しかも、お父さんと先生はお酒を飲んでいる。
先生は車で来ているからと最初は断ったが、家が近くだと知ると、なら大丈夫! 帰りはどうにでもなる! とお父さんが言い出した。先生も負けたみたい。


実際、堅苦しく会話をしていたのは最初の30分程度。
お父さんもお母さんも先生の誠実さを見込んで、私と先生のお付き合いを認めてくれた。


教師と生徒なんて…本当は殴って追い返さないといけないのだろうけどね、とお父さんが言った時は、先生の頬に一筋の汗が流れたが。



「先生…お酒飲めるのですか? 無理しないで下さい」
「全く問題ありません。こう見えて、ザルです」

ザル?
いくらでも飲めるということかな?

お酒のことが分からないし飲めない私はやっぱり高校生なのだなと実感する。




お父さんは気分が良くなっているのか良く喋っている。さっきまでは何だったのかと思うほど。

「早川くんは29歳か! 若いな!」
「最初先生と聞いた時、私たちより年上かと思っちゃって。焦ったの」
「ふふ、流石にご両親より年上だとまずいですね」

先生がそう言うと皆が笑った。



良い空気。
良かった。2人が先生のこと認めてくれて。

これが早川先生じゃなくて伊東だったら速攻追い出すのだろうな…と頭の片隅で思う。
早川先生の人柄もあるのだろう。


「真帆さん、数学が得意では無いのです。ご存知かと思いますが、高校最初のテストからずっと赤点です」
「あぁ、勿論知っているさ…。昔から数字がダメなんだよな…」
「うちの数学科は赤点者に補習を行うことと定めています。真帆さん、常連でして。そのうち、数学補習同好会を発足する運びとなったのです。部員は真帆さんだけで顧問は僕ともう1人いるんですけども」
「真帆ったら、帰宅部に入ってゴロゴロするって言っていたから丁度良いと思うわ。勉強した方が良いもの」

ここには誰1人味方がいないようだ。
私は先生にアイコンタクトを出した。いらないこと言わないで。

先生は首を傾げながら小さく手を振った。…違う! そうじゃない!




結局お父さんと先生は盛り上がって…。夜ご飯まで食べた。
お父さんとは初対面だったのに、かなり打ち解けたようだ。

「裕哉くん! またいつでも遊びに来なさい!」
「お父様、お母様、本当にありがとうございました」

先生はタクシーを呼んでいた。車は近くの公園に停めているから、また時間を見て取りに来るらしい。

お父さんはもう先生のことを名前で呼んでいる。むず痒いような嬉しいような…そんな気持ちでいっぱい。

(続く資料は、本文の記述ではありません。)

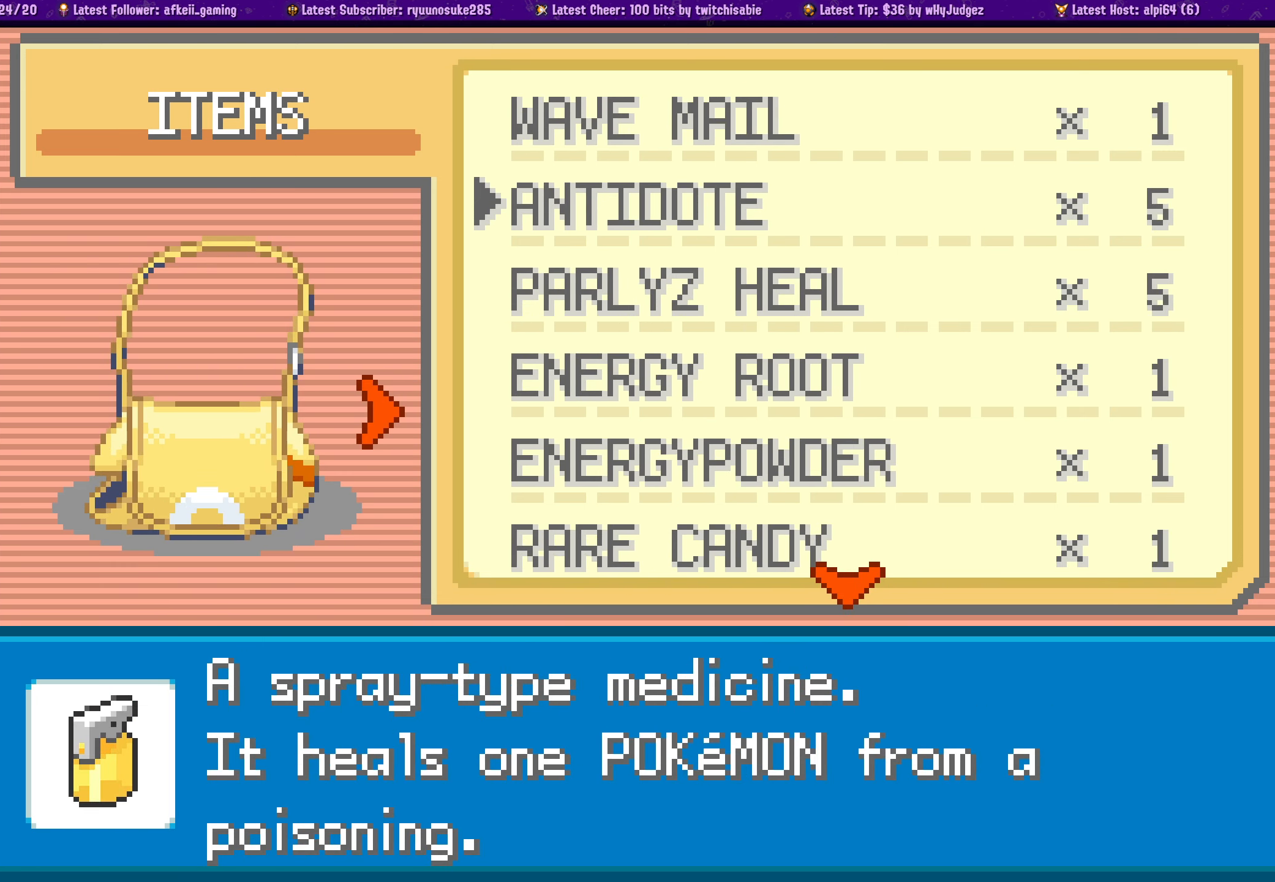
{"dt_ms": 500, "buttons": [], "left_stick": "center", "right_stick": "center", "events": []}
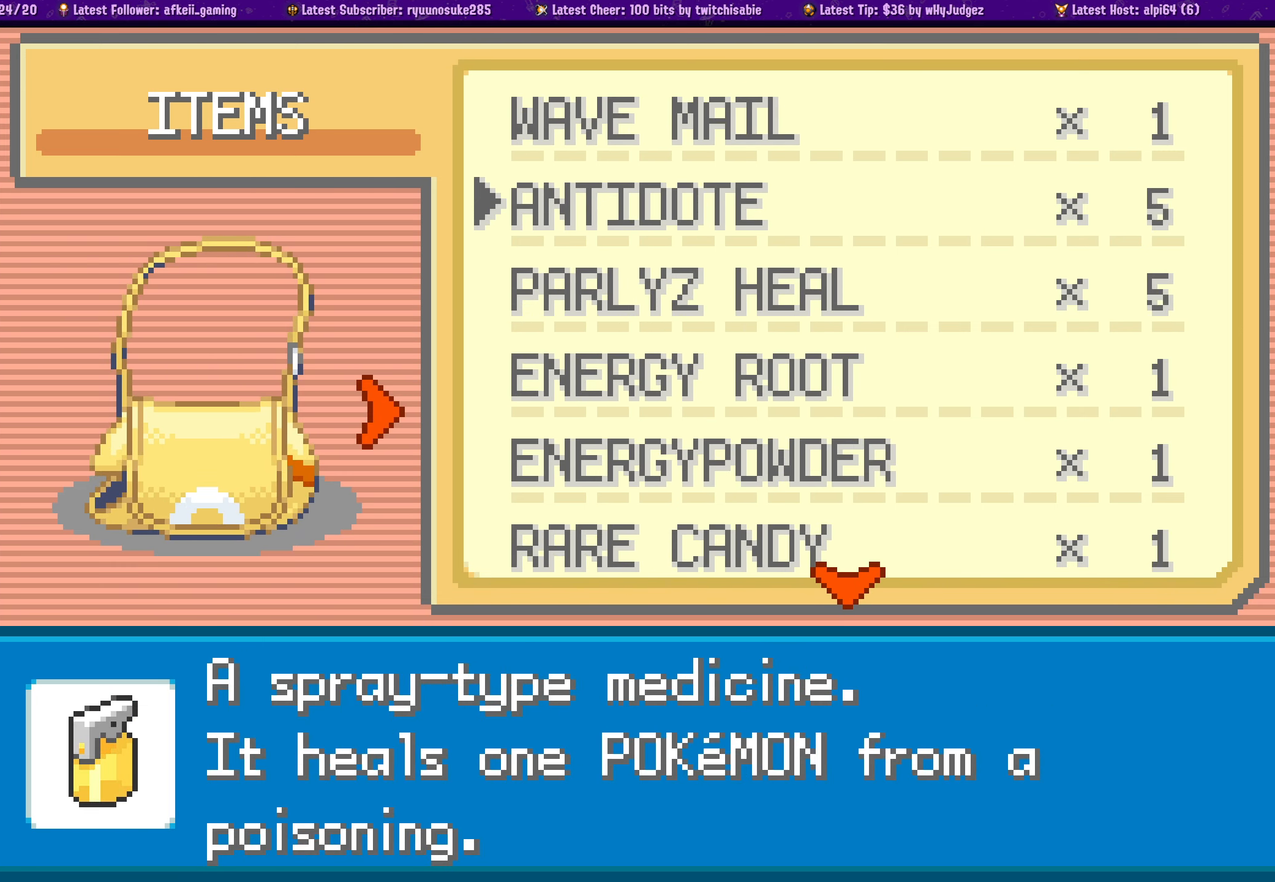
{"dt_ms": 500, "buttons": ["SQUARE", "SELECT"], "left_stick": "center", "right_stick": "center", "events": [[167, "DPAD_DOWN", "down"], [300, "DPAD_DOWN", "up"], [367, "SQUARE", "down"], [484, "SELECT", "down"]]}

「裕哉くん、真帆のこと頼むよ。わしらは、君を信頼しているからな」
「はい、ありがとうございます。僕は教師なので、どうしても真帆さんを不安にさせることが起こるかもしれません。ですが、必ず真帆さんを幸せにすることをお約束します」

結婚挨拶か。そう突っ込みたくなるような酔っ払い2人の会話。
そう思いつつ、先生の言葉に涙が出そうになった。


「真帆さん」

小さく手招きをして私を呼ぶ。

「今日はありがとうございました」
「こちらこそ、ありがとうございました」

先生は優しく抱き締めてくれた。いつもの先生の匂いに混じってお酒の匂いがする。


早川先生は大人の人だと、改めて実感した。


「また明後日、学校でお会いしましょう」
「はい、先生。ありがとうございました」



タクシーに乗り込んだ先生は、私たちが見えなくなるまで手を振り続けていた。


「…真帆。裕哉くん、良い人だな。大変な道だと思うけれど、それも真帆が選んだ道だ。わしら、勉強面はそんなに心配していないよ。数学以外の点数が90点以上なのは真帆の努力があってこそだから。相手が “先生” なら大丈夫だと思うけど。今後も継続して、頑張れよ」
「…うん。…ありがとう、お父さんにお母さん」
「早川先生に数学見て貰っているなら、いずれ数学の点数も伸びるかもね」



お父さんとお母さん、2人とも頭を撫でてくれた。



本当に、良かった。






 
部屋に戻りベッドに寝転がると、一気に疲労が押し寄せて来た。
さっきまでの時間が夢みたい。



安心した私はそのまま眠りについた。